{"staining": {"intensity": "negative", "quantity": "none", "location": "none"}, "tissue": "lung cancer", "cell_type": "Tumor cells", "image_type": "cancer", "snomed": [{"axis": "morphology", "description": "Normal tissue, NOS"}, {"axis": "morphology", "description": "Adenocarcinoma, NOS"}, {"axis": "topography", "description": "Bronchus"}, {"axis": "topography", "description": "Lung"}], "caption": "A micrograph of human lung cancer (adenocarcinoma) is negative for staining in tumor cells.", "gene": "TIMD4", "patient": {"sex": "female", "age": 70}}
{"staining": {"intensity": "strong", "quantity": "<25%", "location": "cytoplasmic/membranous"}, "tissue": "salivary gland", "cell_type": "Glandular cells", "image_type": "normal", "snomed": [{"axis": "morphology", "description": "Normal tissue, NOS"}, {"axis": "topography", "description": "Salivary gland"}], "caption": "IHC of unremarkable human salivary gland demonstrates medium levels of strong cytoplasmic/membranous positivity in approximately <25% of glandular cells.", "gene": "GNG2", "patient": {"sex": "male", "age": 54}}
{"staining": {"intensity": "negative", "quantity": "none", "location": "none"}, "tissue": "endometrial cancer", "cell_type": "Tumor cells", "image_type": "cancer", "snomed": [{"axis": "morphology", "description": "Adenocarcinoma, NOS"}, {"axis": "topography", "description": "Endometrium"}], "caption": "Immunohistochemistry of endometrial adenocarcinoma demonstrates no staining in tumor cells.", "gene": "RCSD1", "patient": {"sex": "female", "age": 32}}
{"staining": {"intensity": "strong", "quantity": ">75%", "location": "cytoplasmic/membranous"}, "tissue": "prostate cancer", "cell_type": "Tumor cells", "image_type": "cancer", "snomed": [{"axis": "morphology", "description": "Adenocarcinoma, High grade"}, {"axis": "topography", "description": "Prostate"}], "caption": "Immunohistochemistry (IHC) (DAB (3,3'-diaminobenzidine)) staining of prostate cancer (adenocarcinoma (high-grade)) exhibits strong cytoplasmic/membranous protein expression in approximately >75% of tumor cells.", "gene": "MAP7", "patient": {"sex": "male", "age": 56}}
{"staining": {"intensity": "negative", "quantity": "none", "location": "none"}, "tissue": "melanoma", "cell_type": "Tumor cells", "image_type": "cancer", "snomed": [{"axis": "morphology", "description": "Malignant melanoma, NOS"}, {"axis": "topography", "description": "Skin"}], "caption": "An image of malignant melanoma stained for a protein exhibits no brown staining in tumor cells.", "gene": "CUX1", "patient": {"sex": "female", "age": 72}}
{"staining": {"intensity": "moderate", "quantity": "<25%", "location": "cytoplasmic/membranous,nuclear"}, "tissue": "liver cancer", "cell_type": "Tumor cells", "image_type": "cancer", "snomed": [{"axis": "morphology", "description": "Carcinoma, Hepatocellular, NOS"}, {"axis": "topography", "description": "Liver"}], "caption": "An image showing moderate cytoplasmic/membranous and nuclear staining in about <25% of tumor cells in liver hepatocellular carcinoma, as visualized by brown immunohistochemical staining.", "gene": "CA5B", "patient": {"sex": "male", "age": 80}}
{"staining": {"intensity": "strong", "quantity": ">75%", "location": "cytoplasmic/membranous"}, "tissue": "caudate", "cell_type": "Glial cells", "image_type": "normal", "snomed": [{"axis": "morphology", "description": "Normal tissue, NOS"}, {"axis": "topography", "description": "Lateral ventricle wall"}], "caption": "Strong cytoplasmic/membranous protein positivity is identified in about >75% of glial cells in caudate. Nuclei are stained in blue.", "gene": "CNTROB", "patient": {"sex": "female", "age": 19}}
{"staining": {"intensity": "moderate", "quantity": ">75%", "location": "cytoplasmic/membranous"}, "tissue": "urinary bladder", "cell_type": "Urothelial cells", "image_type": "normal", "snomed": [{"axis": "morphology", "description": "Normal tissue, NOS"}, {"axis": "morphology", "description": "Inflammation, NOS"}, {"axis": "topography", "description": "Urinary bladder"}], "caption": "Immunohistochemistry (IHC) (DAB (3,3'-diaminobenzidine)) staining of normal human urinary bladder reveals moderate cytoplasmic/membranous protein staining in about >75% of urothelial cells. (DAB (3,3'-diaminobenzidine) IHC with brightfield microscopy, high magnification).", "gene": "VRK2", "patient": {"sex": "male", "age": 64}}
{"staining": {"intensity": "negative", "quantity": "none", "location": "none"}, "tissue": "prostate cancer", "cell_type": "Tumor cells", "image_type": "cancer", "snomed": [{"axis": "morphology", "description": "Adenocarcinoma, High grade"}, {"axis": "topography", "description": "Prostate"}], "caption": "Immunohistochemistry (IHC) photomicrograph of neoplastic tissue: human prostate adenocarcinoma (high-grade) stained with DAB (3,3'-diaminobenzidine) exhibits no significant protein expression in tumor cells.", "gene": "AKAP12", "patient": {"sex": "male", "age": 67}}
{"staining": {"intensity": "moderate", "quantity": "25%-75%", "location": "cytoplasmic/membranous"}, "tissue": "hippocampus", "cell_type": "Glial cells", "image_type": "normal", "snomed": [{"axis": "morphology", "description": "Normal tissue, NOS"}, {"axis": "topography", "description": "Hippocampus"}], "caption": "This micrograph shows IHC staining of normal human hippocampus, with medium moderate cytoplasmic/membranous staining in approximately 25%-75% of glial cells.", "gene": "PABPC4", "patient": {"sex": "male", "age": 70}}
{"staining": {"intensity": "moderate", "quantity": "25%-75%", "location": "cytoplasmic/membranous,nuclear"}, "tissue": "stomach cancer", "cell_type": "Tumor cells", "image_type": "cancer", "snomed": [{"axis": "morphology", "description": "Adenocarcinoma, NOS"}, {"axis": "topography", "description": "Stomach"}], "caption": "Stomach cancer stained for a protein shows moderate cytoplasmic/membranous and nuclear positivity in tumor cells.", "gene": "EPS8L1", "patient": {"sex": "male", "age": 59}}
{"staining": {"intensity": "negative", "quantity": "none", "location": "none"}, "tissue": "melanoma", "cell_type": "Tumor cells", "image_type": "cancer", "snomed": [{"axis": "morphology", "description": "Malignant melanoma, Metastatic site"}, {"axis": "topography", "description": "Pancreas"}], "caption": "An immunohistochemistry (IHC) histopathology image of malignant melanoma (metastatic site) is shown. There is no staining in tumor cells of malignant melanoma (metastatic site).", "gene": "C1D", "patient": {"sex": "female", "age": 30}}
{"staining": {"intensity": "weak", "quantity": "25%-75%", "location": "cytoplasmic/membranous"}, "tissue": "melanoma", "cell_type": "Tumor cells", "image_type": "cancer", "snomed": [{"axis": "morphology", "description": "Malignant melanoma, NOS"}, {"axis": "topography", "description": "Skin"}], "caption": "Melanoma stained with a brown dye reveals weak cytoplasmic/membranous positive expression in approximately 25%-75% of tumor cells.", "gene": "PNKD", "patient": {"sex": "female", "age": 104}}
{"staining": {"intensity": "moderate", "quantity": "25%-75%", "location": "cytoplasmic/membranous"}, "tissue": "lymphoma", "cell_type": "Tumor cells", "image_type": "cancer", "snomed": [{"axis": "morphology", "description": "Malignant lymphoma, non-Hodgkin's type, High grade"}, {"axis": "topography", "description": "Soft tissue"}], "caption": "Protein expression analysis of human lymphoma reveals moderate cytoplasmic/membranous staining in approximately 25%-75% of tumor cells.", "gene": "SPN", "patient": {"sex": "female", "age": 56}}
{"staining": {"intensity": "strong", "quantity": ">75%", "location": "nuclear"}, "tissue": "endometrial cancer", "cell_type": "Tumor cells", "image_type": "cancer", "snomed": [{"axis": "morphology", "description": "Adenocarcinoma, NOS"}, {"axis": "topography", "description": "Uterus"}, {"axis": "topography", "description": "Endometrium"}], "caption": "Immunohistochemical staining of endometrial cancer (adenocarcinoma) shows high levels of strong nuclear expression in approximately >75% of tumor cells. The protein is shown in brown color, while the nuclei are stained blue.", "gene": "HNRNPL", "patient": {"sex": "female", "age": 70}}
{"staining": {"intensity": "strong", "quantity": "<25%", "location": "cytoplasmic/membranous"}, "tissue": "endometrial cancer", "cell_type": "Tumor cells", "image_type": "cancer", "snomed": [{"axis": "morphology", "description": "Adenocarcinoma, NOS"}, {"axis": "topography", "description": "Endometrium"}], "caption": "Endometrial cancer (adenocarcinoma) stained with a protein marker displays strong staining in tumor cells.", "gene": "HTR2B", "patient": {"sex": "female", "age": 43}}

━━━━━━━━━━━━━━━━

### Your goal
In the records above, return precisely the line containing "non-Hodgkin's type, High" and each line that comes after it, up to the final one.

### Exercise answer
{"staining": {"intensity": "moderate", "quantity": "25%-75%", "location": "cytoplasmic/membranous"}, "tissue": "lymphoma", "cell_type": "Tumor cells", "image_type": "cancer", "snomed": [{"axis": "morphology", "description": "Malignant lymphoma, non-Hodgkin's type, High grade"}, {"axis": "topography", "description": "Soft tissue"}], "caption": "Protein expression analysis of human lymphoma reveals moderate cytoplasmic/membranous staining in approximately 25%-75% of tumor cells.", "gene": "SPN", "patient": {"sex": "female", "age": 56}}
{"staining": {"intensity": "strong", "quantity": ">75%", "location": "nuclear"}, "tissue": "endometrial cancer", "cell_type": "Tumor cells", "image_type": "cancer", "snomed": [{"axis": "morphology", "description": "Adenocarcinoma, NOS"}, {"axis": "topography", "description": "Uterus"}, {"axis": "topography", "description": "Endometrium"}], "caption": "Immunohistochemical staining of endometrial cancer (adenocarcinoma) shows high levels of strong nuclear expression in approximately >75% of tumor cells. The protein is shown in brown color, while the nuclei are stained blue.", "gene": "HNRNPL", "patient": {"sex": "female", "age": 70}}
{"staining": {"intensity": "strong", "quantity": "<25%", "location": "cytoplasmic/membranous"}, "tissue": "endometrial cancer", "cell_type": "Tumor cells", "image_type": "cancer", "snomed": [{"axis": "morphology", "description": "Adenocarcinoma, NOS"}, {"axis": "topography", "description": "Endometrium"}], "caption": "Endometrial cancer (adenocarcinoma) stained with a protein marker displays strong staining in tumor cells.", "gene": "HTR2B", "patient": {"sex": "female", "age": 43}}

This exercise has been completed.